INSTRUCTIONS TO FOLLOW.
Copy out the lines below word for word, beginning with the line containing "right shoulder: (243, 395, -12)" and continuing through the line containing "left shoulder: (321, 385, -19)".

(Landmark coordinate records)
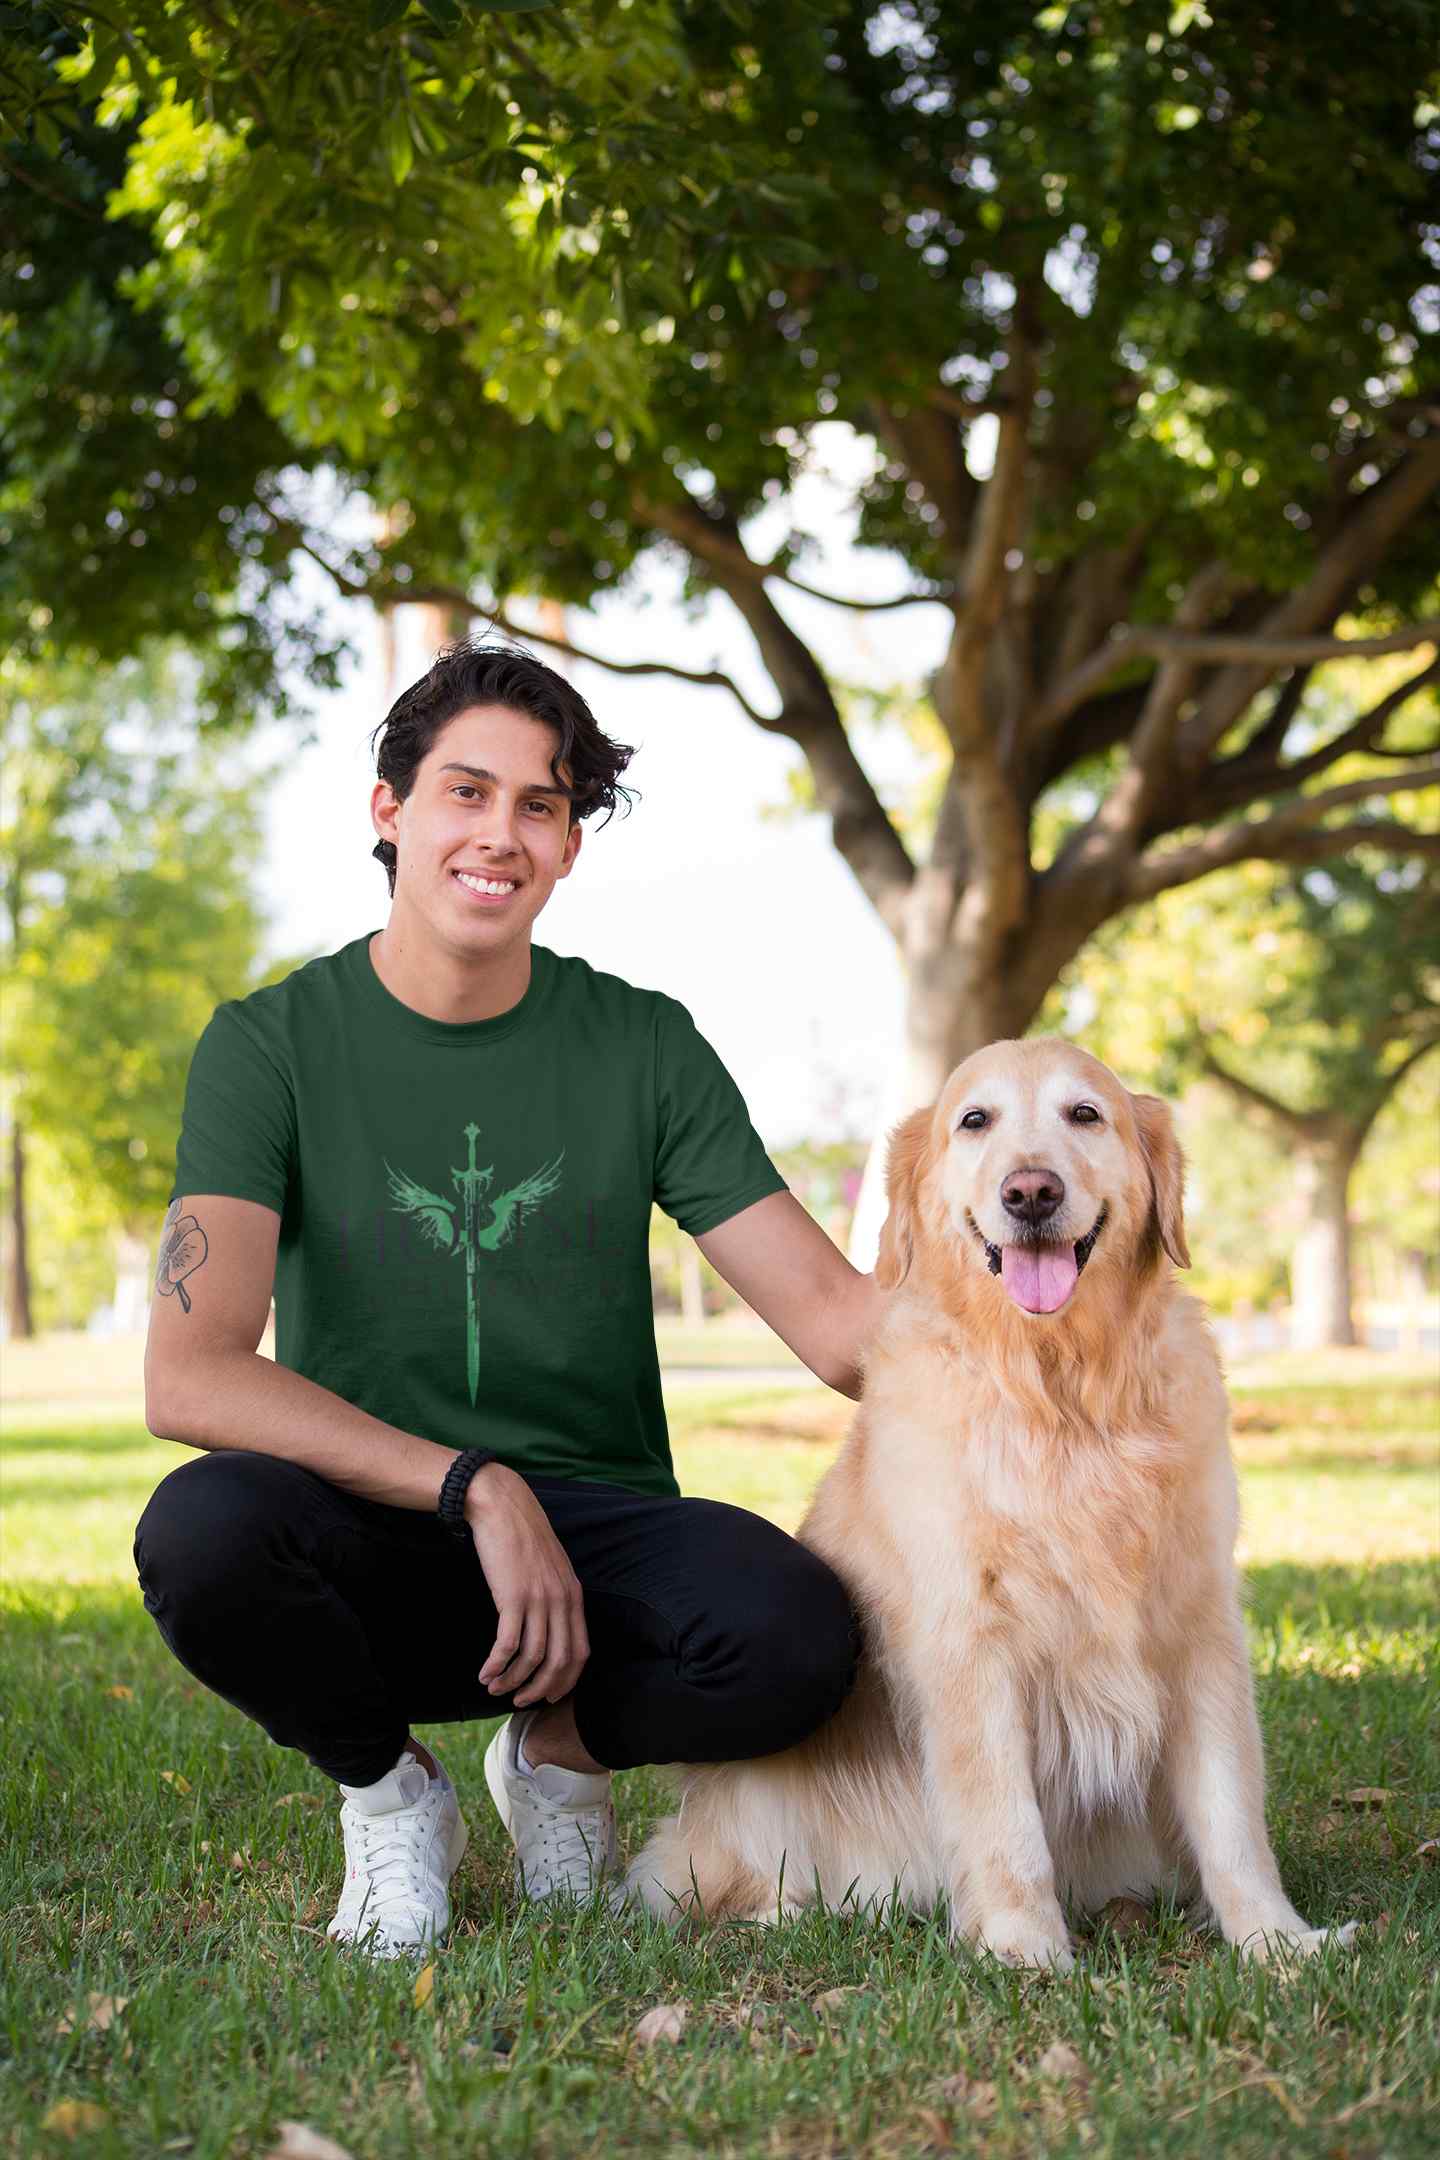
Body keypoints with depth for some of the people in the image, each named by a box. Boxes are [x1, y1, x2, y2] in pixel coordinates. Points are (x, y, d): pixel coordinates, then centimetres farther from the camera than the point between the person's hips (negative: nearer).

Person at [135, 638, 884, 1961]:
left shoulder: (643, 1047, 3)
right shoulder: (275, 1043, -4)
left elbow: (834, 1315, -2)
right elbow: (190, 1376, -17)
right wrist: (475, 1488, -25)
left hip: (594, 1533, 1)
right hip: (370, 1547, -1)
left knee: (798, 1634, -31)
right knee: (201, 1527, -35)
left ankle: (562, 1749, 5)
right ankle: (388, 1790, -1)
---
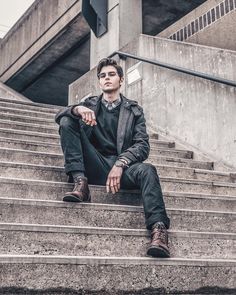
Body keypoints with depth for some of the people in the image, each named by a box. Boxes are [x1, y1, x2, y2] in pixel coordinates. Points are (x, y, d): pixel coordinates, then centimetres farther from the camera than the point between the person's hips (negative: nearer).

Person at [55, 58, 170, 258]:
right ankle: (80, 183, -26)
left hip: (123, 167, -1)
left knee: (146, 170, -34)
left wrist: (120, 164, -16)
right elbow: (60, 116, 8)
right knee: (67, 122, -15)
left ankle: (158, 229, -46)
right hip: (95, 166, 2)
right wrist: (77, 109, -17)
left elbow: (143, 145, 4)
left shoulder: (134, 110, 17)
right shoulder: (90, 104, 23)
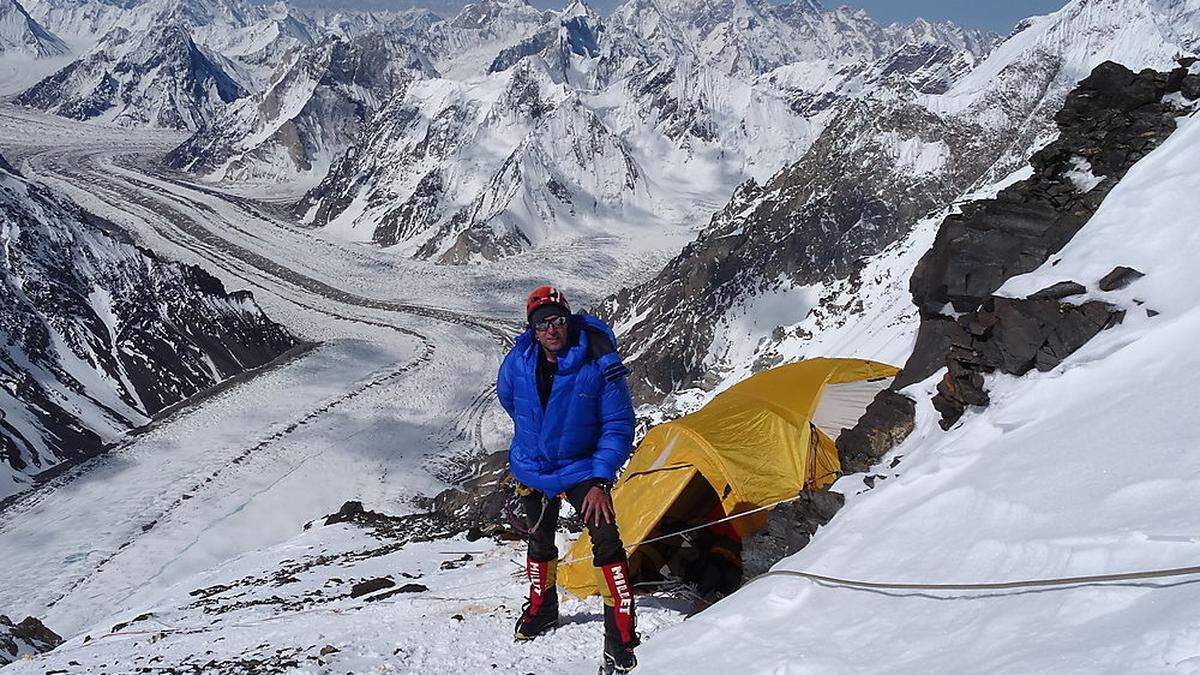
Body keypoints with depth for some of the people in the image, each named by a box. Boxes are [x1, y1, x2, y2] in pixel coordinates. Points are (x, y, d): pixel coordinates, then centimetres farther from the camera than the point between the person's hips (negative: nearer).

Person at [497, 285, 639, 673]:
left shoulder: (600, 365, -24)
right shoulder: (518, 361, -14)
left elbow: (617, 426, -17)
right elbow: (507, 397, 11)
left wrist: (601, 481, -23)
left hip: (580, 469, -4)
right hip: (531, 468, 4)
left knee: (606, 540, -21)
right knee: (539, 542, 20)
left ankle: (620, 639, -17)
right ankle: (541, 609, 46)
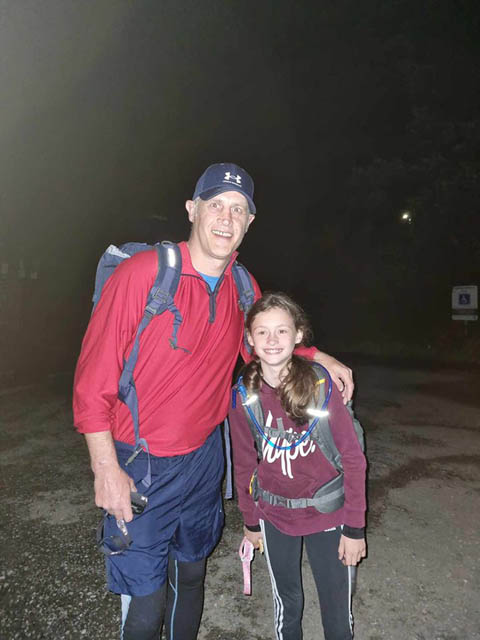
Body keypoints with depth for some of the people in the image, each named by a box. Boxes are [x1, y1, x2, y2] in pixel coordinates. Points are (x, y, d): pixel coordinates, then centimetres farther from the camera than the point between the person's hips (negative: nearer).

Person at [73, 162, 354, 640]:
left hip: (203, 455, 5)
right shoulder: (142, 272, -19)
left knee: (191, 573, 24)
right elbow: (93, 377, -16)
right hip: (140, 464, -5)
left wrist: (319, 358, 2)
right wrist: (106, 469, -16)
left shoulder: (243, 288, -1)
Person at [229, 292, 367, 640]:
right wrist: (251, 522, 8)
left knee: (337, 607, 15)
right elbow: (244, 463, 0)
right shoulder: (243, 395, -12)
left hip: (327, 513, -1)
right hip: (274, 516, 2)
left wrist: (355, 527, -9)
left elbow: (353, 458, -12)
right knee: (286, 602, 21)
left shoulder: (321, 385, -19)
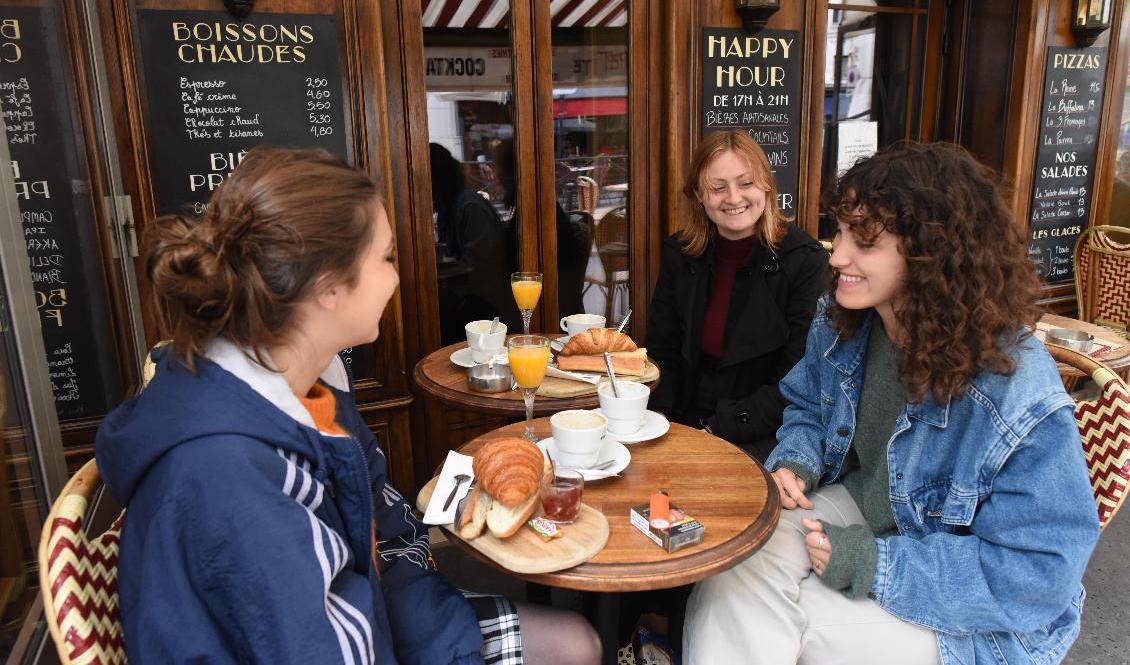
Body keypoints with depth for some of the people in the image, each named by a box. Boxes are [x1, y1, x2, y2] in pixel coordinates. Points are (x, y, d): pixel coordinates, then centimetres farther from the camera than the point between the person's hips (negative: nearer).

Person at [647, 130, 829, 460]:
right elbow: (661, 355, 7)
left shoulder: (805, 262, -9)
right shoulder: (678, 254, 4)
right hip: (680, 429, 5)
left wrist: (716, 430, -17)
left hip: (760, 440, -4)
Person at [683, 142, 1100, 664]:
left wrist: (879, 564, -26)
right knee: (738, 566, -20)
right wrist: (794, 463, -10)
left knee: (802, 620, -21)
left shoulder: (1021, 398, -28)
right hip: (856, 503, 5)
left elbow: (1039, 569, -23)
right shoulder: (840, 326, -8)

OUTPUT OF THE TASK.
right shoulder: (243, 395, -12)
left hip: (327, 513, -1)
right hip: (274, 516, 2)
left wrist: (355, 527, -9)
left elbow: (353, 458, -12)
right knee: (286, 602, 21)
left shoulder: (321, 385, -19)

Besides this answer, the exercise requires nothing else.